**Instructions for the task**:
Show all the lines in the data below that include the word "Right".

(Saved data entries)
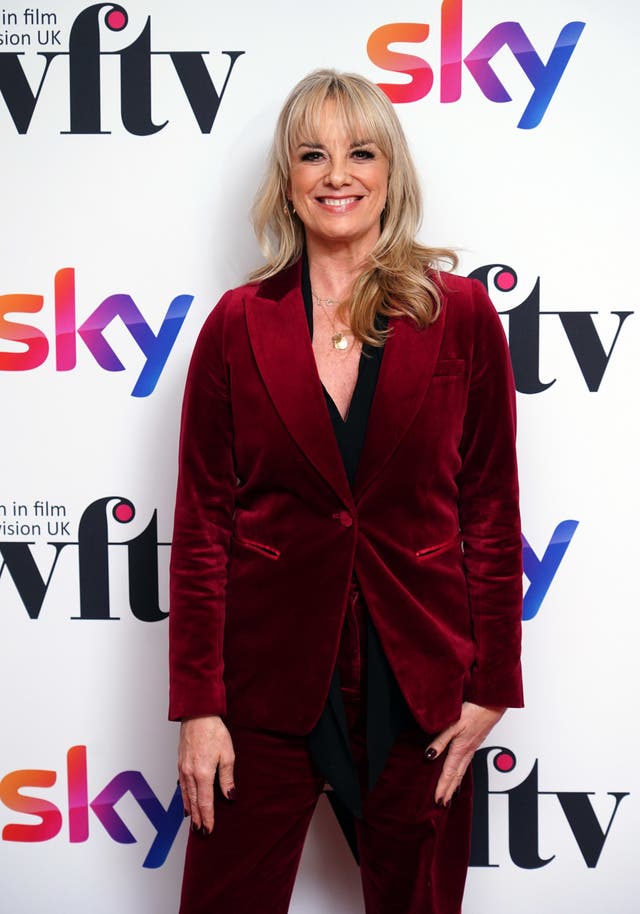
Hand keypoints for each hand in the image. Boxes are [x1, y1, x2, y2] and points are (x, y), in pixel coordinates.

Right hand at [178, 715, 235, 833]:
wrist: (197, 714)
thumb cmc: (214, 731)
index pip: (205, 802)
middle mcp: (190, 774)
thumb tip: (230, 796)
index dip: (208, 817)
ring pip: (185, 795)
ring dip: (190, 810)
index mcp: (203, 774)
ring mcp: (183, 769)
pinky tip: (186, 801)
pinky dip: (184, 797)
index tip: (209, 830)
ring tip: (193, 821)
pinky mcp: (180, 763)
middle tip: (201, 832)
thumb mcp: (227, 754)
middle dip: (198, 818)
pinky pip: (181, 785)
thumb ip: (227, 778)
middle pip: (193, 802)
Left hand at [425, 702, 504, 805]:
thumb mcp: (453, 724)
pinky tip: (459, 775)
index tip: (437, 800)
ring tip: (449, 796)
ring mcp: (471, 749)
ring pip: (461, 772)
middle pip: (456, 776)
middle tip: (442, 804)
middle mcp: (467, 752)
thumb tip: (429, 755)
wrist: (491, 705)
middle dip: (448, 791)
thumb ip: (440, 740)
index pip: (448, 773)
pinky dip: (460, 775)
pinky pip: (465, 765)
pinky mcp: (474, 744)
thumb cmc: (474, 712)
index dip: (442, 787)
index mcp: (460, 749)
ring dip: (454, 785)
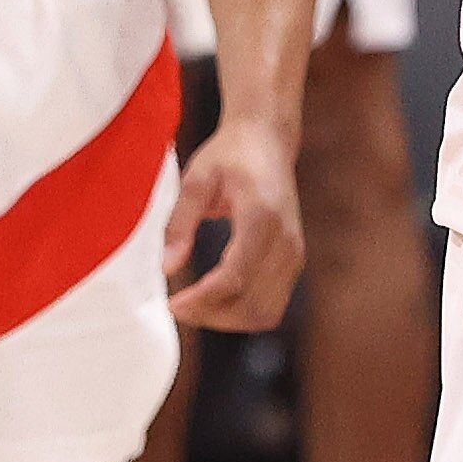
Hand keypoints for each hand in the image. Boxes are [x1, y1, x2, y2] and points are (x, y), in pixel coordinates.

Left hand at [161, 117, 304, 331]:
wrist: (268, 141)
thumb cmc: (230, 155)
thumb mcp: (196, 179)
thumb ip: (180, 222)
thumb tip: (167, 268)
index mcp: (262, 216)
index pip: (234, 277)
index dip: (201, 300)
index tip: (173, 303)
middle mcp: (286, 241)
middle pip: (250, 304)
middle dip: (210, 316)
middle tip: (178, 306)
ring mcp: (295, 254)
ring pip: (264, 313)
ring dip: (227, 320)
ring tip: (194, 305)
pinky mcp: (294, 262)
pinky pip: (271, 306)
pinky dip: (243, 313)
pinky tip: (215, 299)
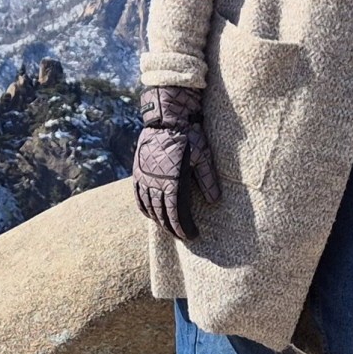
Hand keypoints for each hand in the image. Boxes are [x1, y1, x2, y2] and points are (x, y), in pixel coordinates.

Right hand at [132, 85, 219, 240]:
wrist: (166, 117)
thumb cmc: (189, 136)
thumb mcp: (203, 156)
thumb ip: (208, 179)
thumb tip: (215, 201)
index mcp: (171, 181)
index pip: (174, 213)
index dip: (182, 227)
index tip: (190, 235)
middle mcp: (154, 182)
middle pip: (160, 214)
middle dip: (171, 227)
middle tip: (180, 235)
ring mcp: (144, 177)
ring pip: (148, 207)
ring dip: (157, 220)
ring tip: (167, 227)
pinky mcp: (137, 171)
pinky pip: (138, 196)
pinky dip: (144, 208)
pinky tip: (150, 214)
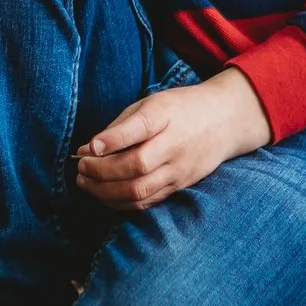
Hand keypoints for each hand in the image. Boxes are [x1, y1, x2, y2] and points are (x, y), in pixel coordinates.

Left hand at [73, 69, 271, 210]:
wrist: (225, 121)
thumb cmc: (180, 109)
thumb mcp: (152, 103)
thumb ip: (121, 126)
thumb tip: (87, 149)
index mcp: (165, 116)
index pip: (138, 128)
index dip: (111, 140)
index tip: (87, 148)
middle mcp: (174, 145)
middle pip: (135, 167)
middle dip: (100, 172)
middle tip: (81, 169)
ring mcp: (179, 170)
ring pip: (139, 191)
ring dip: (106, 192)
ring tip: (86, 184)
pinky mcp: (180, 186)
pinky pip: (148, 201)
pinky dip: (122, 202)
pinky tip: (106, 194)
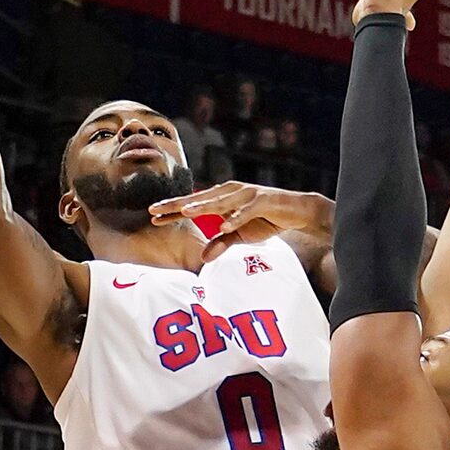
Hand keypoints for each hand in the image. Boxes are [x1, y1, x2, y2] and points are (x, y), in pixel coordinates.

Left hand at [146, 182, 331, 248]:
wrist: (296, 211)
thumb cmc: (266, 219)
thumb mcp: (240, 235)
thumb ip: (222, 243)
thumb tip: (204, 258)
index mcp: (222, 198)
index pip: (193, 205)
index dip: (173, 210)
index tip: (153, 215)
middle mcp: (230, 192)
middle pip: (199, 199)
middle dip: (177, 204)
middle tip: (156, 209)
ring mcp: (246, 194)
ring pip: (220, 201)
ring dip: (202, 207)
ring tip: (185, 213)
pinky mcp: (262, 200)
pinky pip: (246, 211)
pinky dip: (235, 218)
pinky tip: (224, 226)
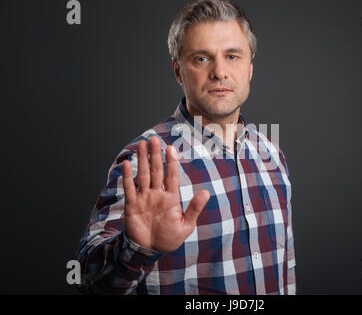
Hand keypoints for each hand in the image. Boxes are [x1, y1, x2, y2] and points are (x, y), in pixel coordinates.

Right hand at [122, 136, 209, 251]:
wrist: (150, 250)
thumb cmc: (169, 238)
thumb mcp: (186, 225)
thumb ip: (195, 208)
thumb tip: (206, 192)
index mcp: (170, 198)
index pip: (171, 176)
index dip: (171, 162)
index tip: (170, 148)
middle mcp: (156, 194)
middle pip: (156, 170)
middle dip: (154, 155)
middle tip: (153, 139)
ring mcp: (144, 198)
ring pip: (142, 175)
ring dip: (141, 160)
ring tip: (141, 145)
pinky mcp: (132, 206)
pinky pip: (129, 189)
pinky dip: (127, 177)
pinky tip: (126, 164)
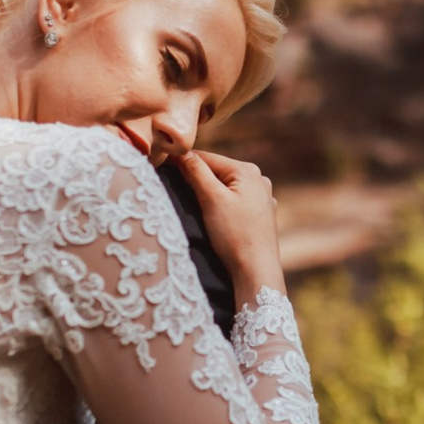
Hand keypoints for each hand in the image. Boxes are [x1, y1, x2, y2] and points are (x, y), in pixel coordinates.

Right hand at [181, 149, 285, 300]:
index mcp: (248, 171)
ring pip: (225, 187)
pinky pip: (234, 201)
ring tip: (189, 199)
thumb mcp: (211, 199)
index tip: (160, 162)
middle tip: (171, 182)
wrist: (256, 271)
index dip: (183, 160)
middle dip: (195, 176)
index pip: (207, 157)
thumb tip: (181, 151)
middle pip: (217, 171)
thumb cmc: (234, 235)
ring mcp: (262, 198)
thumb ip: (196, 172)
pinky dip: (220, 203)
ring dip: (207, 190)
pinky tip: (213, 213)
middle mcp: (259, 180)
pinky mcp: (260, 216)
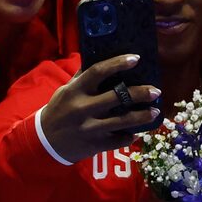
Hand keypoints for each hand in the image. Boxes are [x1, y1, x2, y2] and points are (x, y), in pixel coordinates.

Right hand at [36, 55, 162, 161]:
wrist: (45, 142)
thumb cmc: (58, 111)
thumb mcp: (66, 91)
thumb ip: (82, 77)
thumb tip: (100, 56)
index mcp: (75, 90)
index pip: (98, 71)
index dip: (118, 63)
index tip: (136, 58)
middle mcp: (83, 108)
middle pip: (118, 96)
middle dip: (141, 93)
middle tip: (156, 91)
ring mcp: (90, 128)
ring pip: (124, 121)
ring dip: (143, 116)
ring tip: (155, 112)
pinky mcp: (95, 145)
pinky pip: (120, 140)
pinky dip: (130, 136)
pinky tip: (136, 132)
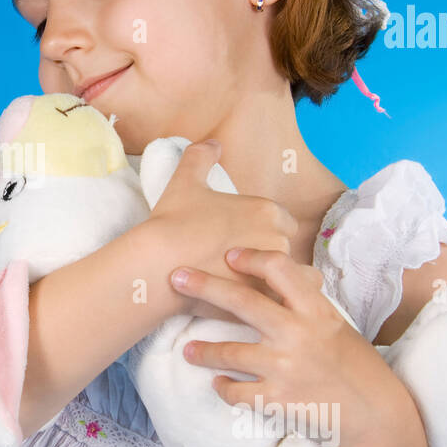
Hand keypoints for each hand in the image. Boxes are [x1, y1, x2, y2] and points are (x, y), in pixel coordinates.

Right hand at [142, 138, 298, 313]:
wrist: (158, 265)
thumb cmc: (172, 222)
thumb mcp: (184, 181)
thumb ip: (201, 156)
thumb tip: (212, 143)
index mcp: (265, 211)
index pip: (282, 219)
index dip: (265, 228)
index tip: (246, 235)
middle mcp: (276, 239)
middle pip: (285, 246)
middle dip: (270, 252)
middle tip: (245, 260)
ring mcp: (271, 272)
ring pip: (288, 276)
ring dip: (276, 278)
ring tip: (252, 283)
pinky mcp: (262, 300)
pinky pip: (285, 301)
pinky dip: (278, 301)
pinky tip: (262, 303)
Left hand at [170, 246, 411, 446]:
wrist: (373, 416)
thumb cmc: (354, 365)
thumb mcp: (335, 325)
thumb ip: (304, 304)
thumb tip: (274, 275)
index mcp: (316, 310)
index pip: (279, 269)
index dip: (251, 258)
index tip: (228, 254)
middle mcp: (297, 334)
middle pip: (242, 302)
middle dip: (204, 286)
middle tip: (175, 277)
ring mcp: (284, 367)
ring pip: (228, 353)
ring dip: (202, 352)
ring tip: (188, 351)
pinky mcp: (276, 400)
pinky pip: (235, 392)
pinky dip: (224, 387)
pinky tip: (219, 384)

---

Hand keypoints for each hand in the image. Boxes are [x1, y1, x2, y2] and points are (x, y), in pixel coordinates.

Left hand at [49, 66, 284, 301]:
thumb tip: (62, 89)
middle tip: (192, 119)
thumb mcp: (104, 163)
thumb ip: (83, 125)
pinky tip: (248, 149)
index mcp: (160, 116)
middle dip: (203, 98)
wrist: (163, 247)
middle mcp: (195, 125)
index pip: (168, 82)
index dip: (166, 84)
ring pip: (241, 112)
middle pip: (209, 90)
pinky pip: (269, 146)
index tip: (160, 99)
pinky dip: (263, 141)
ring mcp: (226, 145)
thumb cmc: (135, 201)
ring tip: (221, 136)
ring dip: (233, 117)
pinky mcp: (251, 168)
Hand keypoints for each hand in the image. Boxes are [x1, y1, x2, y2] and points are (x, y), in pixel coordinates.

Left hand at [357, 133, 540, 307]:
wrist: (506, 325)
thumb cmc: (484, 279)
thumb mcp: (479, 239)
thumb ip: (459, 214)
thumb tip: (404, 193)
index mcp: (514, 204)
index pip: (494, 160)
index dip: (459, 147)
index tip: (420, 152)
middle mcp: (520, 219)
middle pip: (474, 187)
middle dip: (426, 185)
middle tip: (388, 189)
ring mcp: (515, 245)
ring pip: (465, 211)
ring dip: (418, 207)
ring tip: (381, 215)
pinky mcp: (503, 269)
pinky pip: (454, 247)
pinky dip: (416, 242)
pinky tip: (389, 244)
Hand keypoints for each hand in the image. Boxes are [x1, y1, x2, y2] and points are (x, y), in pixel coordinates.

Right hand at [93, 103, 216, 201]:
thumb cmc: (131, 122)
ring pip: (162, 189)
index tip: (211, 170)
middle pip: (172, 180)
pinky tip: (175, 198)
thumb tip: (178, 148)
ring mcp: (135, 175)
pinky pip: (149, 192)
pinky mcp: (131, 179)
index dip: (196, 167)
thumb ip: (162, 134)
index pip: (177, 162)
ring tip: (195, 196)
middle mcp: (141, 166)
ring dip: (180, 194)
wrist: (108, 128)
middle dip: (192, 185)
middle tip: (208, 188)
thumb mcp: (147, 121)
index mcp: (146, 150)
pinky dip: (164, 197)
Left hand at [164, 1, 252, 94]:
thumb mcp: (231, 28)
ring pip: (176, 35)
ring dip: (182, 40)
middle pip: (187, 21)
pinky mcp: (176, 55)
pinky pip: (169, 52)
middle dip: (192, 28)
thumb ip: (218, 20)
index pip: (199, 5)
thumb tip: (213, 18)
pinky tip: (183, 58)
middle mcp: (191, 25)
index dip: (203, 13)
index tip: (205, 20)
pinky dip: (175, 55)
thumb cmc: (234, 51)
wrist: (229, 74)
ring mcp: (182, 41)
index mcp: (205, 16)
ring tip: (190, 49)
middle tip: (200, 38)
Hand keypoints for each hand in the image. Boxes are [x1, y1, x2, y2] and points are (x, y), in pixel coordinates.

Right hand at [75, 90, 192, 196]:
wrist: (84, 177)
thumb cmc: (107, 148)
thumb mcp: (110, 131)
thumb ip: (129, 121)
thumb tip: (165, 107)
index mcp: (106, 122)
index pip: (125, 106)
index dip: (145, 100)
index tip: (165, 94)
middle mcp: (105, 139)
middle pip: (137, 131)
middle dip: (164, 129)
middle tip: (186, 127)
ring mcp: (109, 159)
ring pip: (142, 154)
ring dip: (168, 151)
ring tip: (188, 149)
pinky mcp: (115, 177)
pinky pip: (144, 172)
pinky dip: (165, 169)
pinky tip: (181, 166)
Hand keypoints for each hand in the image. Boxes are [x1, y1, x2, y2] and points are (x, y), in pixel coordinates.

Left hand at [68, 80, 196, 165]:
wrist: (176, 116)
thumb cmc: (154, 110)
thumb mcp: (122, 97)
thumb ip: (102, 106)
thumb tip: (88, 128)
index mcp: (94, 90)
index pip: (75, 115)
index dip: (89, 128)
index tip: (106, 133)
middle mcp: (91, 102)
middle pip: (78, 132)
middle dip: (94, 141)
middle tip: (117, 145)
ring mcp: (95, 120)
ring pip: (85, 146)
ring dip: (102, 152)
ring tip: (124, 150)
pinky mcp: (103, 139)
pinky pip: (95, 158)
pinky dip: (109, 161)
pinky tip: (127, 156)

**Solution to this exercise**:
Right hand at [178, 715, 235, 833]:
Right hand at [132, 85, 219, 240]:
Right hand at [122, 136, 209, 251]:
Right hand at [181, 149, 285, 300]:
Right hand at [36, 55, 162, 161]:
Right hand at [142, 138, 298, 313]:
Right hand at [93, 103, 216, 201]:
Right hand at [75, 90, 192, 196]:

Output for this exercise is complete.